The PEA base case envisages the following production schedule:
– DSO with copper grade of 12-14%, a gold grade of 9-15 g/t and an arsenic grade of 0.13 – 0.25% that could be smelted directly after crushing and milling during the first three to four years of production;
– Subsequent production of two copper concentrates: Up to 100 ktpa of a ‘Low Arsenic’ high Cu concentrate with a copper grade of 52- 58%, a gold grade of 3.9 – 6.3 g/t and an arsenic grade of 0.48% after blending; and 18-52 ktpa of a ‘High Arsenic’ relatively high Cu concentrate with a copper grade of 37%, a gold grade of 6.2 – 12.8 g/t and an arsenic grade of 2.5 – 5.5% after blending.
– Both concentrates are within marketable ranges, with no other significant deleterious elements identified.
The technical economic model developed by Reservoir and verified by SRK, is based on phased development of a starter DSO mine and a Phase 2 main Upper Zone mine, producing a DSO product through on-site comminution in years one to four and subsequently two marketable copper-gold sulphide concentrates (low arsenic and high arsenic respectively) through a conventional crushing, grinding and flotation circuit.
Two scenarios have been analysed based on 1.0% and 2.5% copper cut-off grades (COGs) being applied to the Upper Zone Mineral Resource as presented in Table 2 below. For the purposes of this PEA, the base case project is assumed to be the 2.5% COG case.
Capital and Operating Costs
A key consideration in the PEA is the establishment of a relatively low cost and high margin DSO starter mine which can be built for an estimated capital investment of US$ 213m including the initial decline access.
DSO production is expected to generate sufficient profit to fund the additional capital (for the 2.5 % COG case) of US$182 million required to ramp up to the eventual 2 Mtpa Phase 2 Main Mine production rate in two stages over six years. Production is also expected to fund additional sustaining capital costs amounting to US$45 million. A closure cost of US$23 M has been provisionally estimated.
On-site operating costs used in the PEA for the initial DSO Mine are US$63/t reflecting the low production rate; these gradually reduce to US$40/t for the eventual 2 Mtpa Phase 2 Main Mine.
All operating costs compare well with industry benchmarks.
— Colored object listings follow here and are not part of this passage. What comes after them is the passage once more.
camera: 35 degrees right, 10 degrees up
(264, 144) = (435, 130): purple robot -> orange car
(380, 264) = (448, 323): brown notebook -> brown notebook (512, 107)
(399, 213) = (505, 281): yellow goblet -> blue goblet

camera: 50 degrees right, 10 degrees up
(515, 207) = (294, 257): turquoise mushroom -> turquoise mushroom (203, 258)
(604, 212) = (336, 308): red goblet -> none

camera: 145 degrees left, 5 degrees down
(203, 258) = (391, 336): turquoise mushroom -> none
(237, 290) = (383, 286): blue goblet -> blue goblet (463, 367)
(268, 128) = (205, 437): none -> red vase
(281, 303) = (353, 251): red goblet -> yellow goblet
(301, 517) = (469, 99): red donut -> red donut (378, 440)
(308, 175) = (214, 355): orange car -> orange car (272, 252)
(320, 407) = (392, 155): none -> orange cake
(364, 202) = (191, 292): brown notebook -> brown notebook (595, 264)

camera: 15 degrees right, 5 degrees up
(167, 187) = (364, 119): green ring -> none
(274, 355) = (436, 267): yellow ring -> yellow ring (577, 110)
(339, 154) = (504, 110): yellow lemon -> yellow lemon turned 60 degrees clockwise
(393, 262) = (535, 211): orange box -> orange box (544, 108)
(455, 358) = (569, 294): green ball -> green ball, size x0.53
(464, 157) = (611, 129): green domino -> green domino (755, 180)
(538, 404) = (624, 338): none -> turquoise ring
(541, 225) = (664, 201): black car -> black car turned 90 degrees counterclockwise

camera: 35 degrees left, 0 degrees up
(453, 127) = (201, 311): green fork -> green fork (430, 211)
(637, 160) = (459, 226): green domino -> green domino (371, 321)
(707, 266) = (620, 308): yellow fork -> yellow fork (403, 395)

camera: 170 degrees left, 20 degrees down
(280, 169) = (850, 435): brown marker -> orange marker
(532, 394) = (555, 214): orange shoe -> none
The PEA is preliminary in nature and it includes inferred mineral resources that are considered too speculative geologically to have the economic considerations applied to them that would enable them to be categorized as mineral reserves. Mineral resources that are not mineral reserves do not have demonstrated economic viability. There is no certainty that the PEA will be realized.